Goss Paul
Breast Cancer Prevention Program at the Princess Margaret Hospital, Toronto, Ontario, Canada.
Cancer Control. 2002 Mar-Apr;9(2 Suppl):2-8. doi: 10.1177/107327480200902S01.
Anti-aromatase agents now have a central role in the management of breast cancer in postmenopausal women; they are superior to megestrol acetate as second-line therapy and to tamoxifen for initial therapy of metastatic disease. They also are highly active as neoadjuvant therapy. Two classes of anti-aromatase agents are available: steroidal (eg, exemestane) and nonsteroidal (eg, anastrozole, letrozole). Although both types of agents act on the aromatase enzyme, they do so by different mechanisms and have different effects on cellular aromatase activity. Nonsteroidal agents are associated with increased aromatase enzyme content and steroidal agents are associated with decreased content. The increase in aromatase content seen with the nonsteroidal agents may in part explain the development of resistance with these agents and the ability of the steroidal agent exemestane to induce a response when nonsteroidal agents fail. Because the anti-aromatase agents almost completely eliminate endogenous estrogen production, they not only affect breast cancer tissues, but also may alter the function of other estrogen-responsive tissues. However, preclinical data show that the steroidal agent exemestane may actually improve bone and lipid metabolism. In addition, no increase in clinical fracture rate has been noted in women treated with exemestane in metastatic trials; the fracture risk has not yet been studied following prolonged exposure in healthy women. Exemestane associated beneficial effects on these end organs may be due to the steroidal nature of both the parent compound and its principal metabolite, 17-hydroexemestane. Similar benefits have not been reported with nonsteroidal antiaromatase agents. Based on their excellent activity in the metastatic setting, anti-aromatase agents are now being evaluated in the adjuvant setting and in pilot studies for chemoprevention. These studies will provide long-term data in healthy women and will help to differentiate anti-aromatase agents, in terms of their efficacy in the treatment of breast cancer and their effects on end organs.

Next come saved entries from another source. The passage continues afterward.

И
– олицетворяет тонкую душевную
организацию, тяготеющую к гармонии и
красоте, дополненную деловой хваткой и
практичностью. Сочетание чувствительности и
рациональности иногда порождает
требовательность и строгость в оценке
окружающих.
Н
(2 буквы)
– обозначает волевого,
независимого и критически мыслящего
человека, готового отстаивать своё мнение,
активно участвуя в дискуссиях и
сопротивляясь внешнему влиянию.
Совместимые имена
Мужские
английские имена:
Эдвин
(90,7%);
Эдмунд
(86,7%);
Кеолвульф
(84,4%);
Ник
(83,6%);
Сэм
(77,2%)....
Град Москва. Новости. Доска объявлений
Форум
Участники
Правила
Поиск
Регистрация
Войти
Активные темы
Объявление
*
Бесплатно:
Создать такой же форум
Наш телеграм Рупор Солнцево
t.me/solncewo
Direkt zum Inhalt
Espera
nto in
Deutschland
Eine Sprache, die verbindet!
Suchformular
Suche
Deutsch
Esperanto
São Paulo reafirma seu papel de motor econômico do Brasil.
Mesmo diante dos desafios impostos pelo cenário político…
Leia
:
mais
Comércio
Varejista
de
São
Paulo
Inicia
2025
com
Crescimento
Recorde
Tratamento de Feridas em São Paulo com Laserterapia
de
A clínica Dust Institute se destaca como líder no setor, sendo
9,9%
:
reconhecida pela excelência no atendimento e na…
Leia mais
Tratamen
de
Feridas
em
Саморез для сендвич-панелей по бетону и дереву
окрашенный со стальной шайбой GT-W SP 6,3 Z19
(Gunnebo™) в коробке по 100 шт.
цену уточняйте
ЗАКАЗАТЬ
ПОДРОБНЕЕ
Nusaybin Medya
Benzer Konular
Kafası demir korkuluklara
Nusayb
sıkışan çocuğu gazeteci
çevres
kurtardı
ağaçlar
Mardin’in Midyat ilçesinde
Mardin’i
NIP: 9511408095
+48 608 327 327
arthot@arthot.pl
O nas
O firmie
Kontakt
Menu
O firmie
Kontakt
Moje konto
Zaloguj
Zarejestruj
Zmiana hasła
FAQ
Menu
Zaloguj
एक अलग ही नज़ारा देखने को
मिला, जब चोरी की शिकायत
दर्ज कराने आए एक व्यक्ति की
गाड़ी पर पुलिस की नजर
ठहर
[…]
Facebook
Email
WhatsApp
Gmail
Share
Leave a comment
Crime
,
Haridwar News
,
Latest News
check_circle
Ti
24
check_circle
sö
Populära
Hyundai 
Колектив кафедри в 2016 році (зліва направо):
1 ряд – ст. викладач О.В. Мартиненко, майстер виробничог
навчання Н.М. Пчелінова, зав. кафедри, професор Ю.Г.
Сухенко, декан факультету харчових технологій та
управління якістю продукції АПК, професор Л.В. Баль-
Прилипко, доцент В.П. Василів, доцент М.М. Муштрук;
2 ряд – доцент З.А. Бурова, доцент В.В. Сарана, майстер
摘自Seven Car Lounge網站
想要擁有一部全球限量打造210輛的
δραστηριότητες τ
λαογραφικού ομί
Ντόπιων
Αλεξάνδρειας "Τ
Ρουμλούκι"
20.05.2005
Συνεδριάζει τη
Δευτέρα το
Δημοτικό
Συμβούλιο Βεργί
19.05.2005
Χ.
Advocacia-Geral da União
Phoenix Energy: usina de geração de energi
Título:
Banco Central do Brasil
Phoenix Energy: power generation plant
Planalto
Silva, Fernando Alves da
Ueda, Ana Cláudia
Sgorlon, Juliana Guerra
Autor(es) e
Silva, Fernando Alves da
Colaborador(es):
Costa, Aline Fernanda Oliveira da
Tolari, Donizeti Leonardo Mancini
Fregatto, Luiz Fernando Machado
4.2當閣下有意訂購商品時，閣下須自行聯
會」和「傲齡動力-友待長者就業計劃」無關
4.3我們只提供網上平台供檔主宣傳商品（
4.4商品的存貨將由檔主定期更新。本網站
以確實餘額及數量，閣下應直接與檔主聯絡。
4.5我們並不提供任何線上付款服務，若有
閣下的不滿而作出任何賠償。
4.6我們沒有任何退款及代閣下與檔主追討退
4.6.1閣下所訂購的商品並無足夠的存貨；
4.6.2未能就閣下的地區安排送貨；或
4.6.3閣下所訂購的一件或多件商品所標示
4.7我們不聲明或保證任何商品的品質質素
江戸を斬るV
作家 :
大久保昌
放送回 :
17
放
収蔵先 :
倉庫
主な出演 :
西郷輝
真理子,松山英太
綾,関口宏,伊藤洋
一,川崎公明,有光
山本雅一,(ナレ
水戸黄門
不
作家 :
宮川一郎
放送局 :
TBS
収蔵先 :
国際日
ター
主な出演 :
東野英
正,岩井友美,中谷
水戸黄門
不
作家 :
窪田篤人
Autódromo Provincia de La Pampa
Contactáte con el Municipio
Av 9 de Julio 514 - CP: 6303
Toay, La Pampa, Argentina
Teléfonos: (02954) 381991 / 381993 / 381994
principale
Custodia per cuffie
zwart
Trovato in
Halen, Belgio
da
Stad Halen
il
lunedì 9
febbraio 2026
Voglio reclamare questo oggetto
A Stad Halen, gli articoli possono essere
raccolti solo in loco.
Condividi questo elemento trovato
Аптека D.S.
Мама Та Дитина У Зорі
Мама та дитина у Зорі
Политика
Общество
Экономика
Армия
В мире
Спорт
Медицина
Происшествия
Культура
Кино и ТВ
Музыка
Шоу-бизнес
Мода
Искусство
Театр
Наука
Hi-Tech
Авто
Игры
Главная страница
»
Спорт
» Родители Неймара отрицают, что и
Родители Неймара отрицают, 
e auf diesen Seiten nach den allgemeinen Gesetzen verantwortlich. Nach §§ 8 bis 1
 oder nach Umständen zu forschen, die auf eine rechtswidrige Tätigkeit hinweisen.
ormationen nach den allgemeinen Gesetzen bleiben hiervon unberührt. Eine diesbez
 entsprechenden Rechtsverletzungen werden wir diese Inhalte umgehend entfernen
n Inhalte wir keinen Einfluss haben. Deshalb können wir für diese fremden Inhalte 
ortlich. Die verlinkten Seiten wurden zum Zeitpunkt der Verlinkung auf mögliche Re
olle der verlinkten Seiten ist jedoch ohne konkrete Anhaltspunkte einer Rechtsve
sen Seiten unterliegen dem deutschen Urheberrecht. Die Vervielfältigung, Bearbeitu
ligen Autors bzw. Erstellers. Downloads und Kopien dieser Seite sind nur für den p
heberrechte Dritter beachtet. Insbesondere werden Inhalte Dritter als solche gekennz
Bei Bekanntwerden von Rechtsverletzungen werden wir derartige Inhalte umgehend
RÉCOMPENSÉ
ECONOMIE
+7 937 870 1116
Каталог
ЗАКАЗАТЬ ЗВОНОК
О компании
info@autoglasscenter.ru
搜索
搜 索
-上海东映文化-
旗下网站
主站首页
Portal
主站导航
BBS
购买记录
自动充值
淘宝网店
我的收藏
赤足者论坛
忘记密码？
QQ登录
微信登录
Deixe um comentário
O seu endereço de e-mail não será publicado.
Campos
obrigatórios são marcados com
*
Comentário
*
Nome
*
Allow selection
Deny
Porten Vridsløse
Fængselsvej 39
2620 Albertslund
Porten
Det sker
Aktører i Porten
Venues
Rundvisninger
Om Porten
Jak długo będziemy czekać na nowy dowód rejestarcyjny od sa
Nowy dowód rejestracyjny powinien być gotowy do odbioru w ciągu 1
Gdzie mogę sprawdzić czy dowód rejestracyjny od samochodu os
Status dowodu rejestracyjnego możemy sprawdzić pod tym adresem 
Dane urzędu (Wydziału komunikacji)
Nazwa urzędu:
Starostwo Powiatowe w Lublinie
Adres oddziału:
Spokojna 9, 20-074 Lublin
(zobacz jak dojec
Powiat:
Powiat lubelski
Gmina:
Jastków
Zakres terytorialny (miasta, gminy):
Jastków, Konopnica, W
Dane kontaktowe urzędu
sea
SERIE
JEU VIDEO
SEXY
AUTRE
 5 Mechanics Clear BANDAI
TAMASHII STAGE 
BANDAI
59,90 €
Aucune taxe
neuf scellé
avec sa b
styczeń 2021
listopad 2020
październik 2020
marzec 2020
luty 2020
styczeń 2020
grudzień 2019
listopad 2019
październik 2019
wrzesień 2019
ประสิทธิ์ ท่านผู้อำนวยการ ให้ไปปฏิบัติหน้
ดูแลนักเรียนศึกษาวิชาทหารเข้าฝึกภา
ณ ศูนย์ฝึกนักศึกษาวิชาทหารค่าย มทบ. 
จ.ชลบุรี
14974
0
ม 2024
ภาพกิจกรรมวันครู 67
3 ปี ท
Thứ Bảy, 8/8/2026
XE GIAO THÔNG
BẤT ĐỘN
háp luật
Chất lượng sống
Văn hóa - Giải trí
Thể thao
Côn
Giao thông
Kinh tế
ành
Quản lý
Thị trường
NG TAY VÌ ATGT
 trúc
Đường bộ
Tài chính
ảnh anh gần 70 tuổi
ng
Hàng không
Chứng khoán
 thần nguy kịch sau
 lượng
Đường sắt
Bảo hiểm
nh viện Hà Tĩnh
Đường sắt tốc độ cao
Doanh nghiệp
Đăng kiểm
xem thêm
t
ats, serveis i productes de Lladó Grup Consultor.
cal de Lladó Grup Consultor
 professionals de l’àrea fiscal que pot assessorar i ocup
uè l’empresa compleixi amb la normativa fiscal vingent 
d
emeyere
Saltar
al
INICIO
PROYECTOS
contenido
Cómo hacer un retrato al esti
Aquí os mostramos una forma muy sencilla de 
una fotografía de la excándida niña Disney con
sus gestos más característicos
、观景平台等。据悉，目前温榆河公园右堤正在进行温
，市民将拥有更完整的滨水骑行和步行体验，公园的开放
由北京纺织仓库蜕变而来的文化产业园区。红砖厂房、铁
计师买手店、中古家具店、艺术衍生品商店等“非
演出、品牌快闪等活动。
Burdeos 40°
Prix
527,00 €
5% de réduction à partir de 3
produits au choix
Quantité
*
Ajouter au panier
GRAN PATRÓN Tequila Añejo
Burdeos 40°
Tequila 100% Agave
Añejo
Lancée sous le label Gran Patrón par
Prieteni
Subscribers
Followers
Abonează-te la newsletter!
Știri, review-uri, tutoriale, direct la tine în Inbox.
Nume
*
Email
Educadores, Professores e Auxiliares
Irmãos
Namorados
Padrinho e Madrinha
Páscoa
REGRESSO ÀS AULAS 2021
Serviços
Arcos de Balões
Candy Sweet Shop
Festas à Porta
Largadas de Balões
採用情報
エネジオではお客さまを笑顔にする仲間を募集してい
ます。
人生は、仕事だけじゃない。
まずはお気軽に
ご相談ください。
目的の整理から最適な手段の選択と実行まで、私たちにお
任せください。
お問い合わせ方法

抗芳香化酶药物目前在绝经后女性乳腺癌的治疗中发挥着核心作用;作为二线治疗药物,它们优于醋酸甲地孕酮,在转移性疾病的初始治疗中也优于他莫昔芬。它们作为新辅助治疗也具有很高的活性。有两类抗芳香化酶药物可供使用:甾体类(如依西美坦)和非甾体类(如阿那曲唑、来曲唑)。尽管这两类药物都作用于芳香化酶,但作用机制不同,对细胞芳香化酶活性的影响也不同。非甾体类药物与芳香化酶含量增加有关,而甾体类药物与含量降低有关。非甾体类药物导致的芳香化酶含量增加可能部分解释了这些药物耐药性的产生,以及当非甾体类药物失效时甾体类药物依西美坦诱导缓解的能力。由于抗芳香化酶药物几乎完全消除内源性雌激素的产生,它们不仅影响乳腺癌组织,还可能改变其他雌激素反应性组织的功能。然而,临床前数据表明,甾体类药物依西美坦实际上可能改善骨骼和脂质代谢。此外,在转移性试验中接受依西美坦治疗的女性中,未观察到临床骨折率增加;在健康女性长期使用后,骨折风险尚未得到研究。依西美坦对这些终末器官的有益作用可能归因于母体化合物及其主要代谢产物17-羟依西美坦的甾体性质。非甾体类抗芳香化酶药物尚未报告有类似益处。基于其在转移性疾病中的出色活性,抗芳香化酶药物目前正在辅助治疗和化学预防的试点研究中进行评估。这些研究将为健康女性提供长期数据,并有助于区分抗芳香化酶药物在乳腺癌治疗中的疗效及其对终末器官的影响。